● **Instructions for the task**:
Please copy out the rows word for word, from the beginning of the rows through the line holding "11 h 46 min", both included. Leave the picture out of your copy.

▬▬▬▬▬▬▬▬▬▬

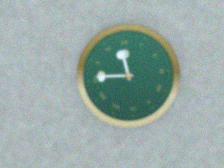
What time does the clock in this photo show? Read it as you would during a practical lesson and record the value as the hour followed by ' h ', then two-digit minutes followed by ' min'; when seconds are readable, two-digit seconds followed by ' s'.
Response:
11 h 46 min
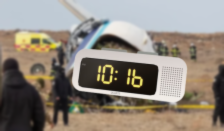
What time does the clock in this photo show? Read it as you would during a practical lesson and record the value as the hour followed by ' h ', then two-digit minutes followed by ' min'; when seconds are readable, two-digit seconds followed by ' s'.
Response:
10 h 16 min
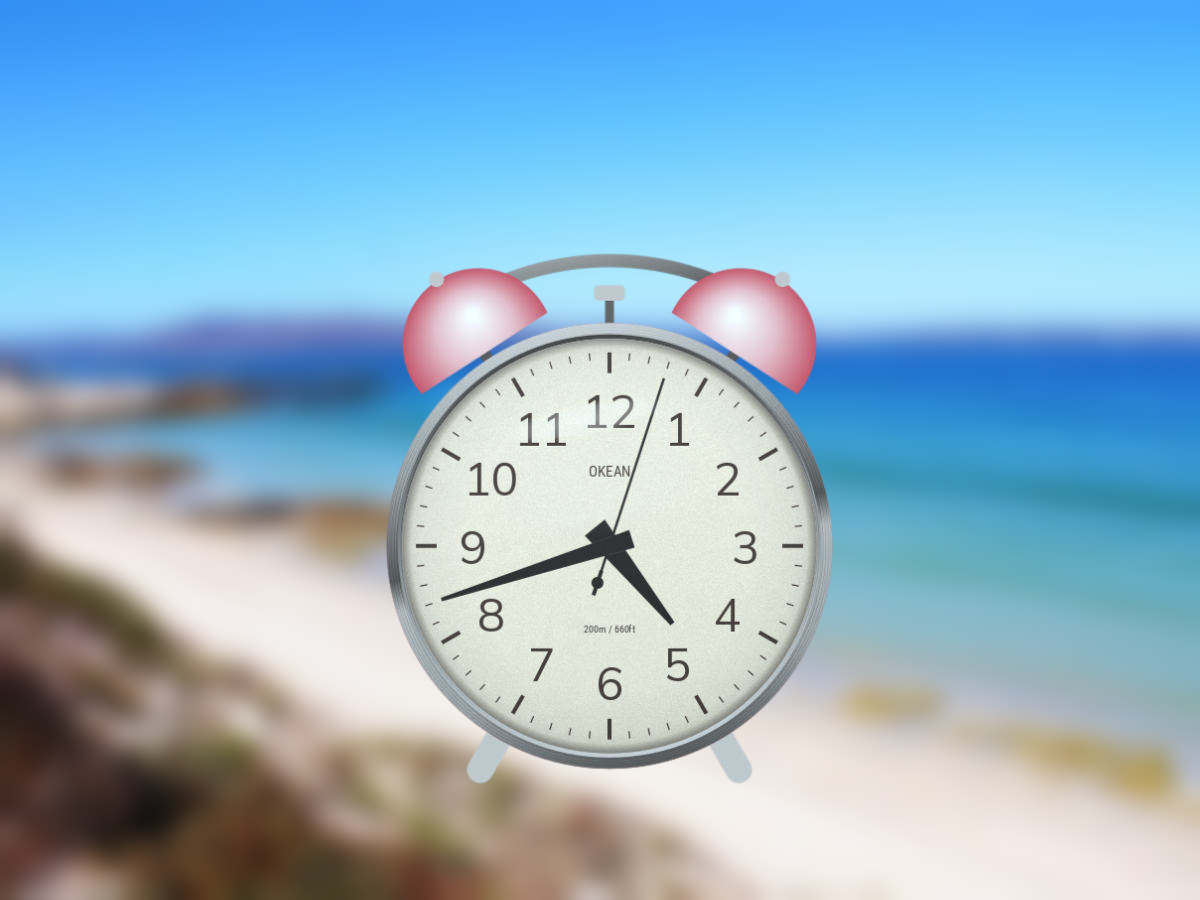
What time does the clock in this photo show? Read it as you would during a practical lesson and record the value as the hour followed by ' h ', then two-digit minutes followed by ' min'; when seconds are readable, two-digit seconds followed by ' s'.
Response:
4 h 42 min 03 s
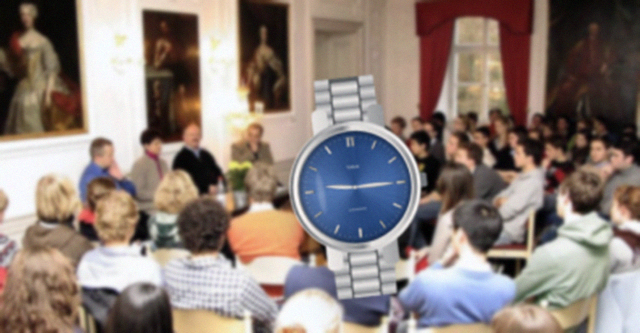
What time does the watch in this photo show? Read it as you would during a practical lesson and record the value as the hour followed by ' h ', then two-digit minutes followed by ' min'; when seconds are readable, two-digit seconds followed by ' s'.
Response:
9 h 15 min
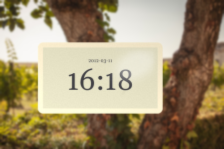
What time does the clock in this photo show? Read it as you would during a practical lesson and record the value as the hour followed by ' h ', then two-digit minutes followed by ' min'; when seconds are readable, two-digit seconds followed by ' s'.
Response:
16 h 18 min
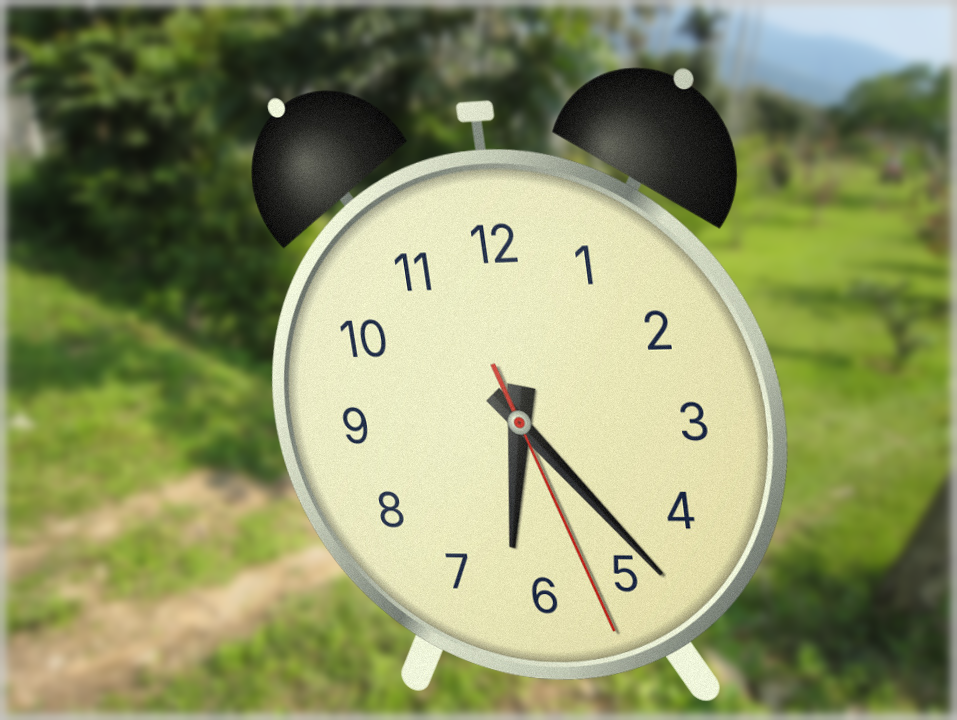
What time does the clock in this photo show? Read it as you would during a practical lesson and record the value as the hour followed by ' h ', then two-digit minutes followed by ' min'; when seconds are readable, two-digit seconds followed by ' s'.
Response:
6 h 23 min 27 s
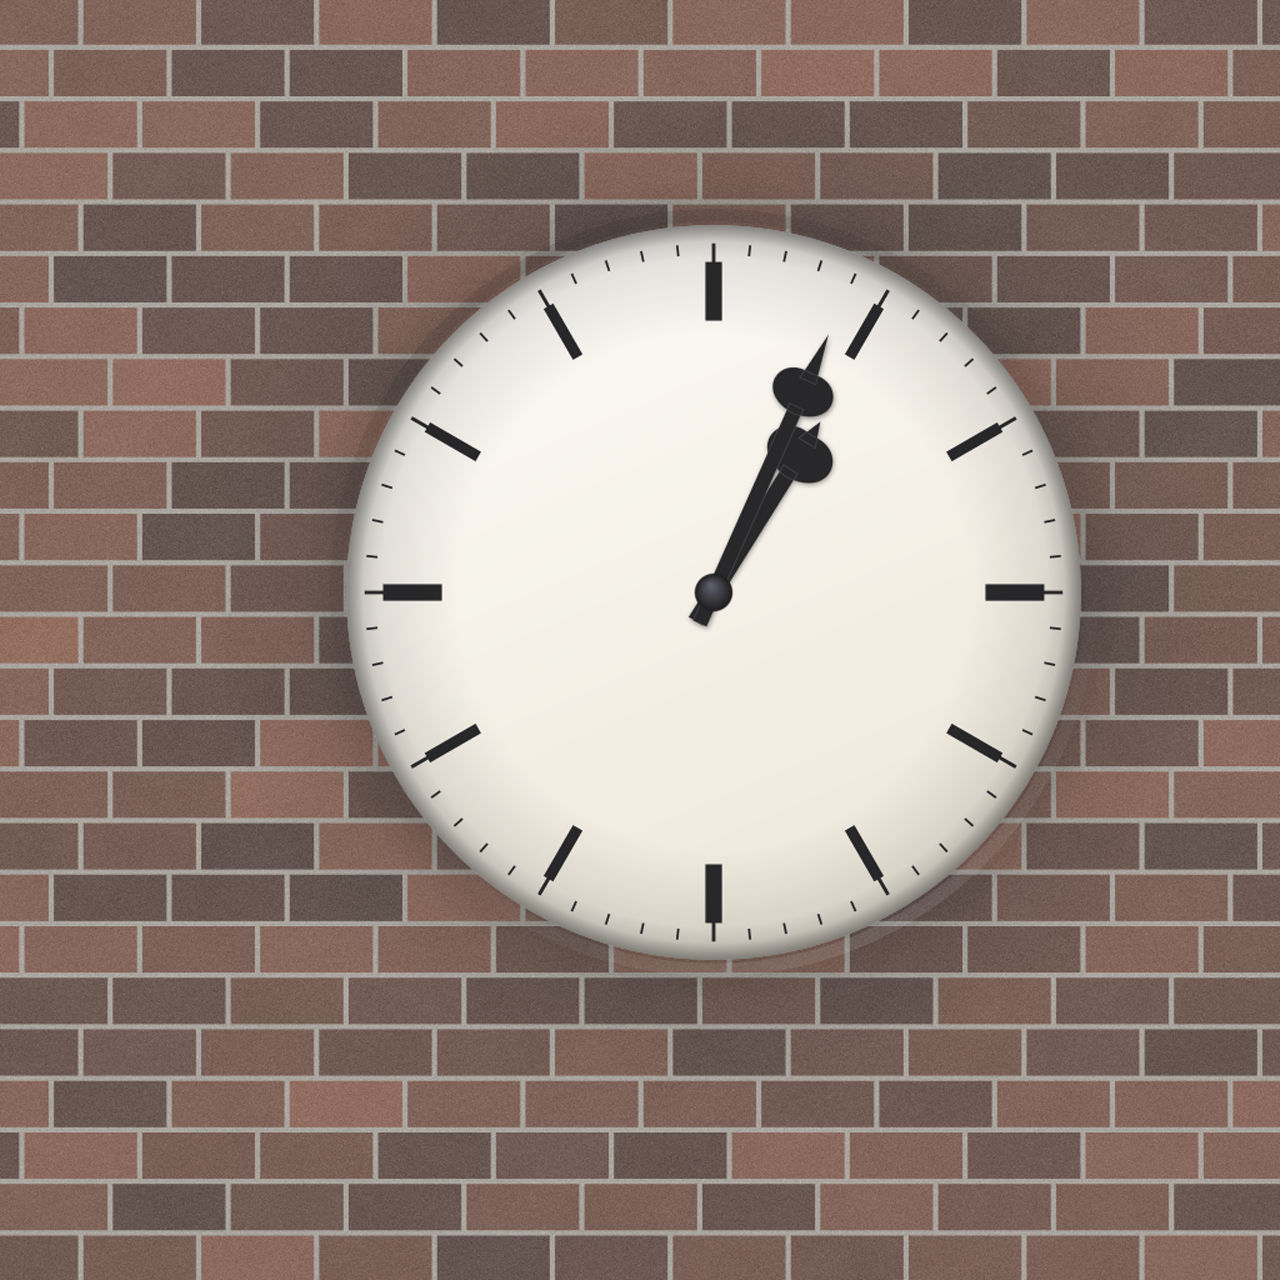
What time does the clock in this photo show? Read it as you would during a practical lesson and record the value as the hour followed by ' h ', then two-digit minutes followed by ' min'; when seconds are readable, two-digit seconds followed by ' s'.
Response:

▬▬▬▬▬▬▬▬▬▬

● **The answer**:
What time does the clock in this photo show? Read it as you would during a practical lesson and record the value as the hour followed by ' h ', then two-digit minutes followed by ' min'; when seconds are readable, two-digit seconds followed by ' s'.
Response:
11 h 46 min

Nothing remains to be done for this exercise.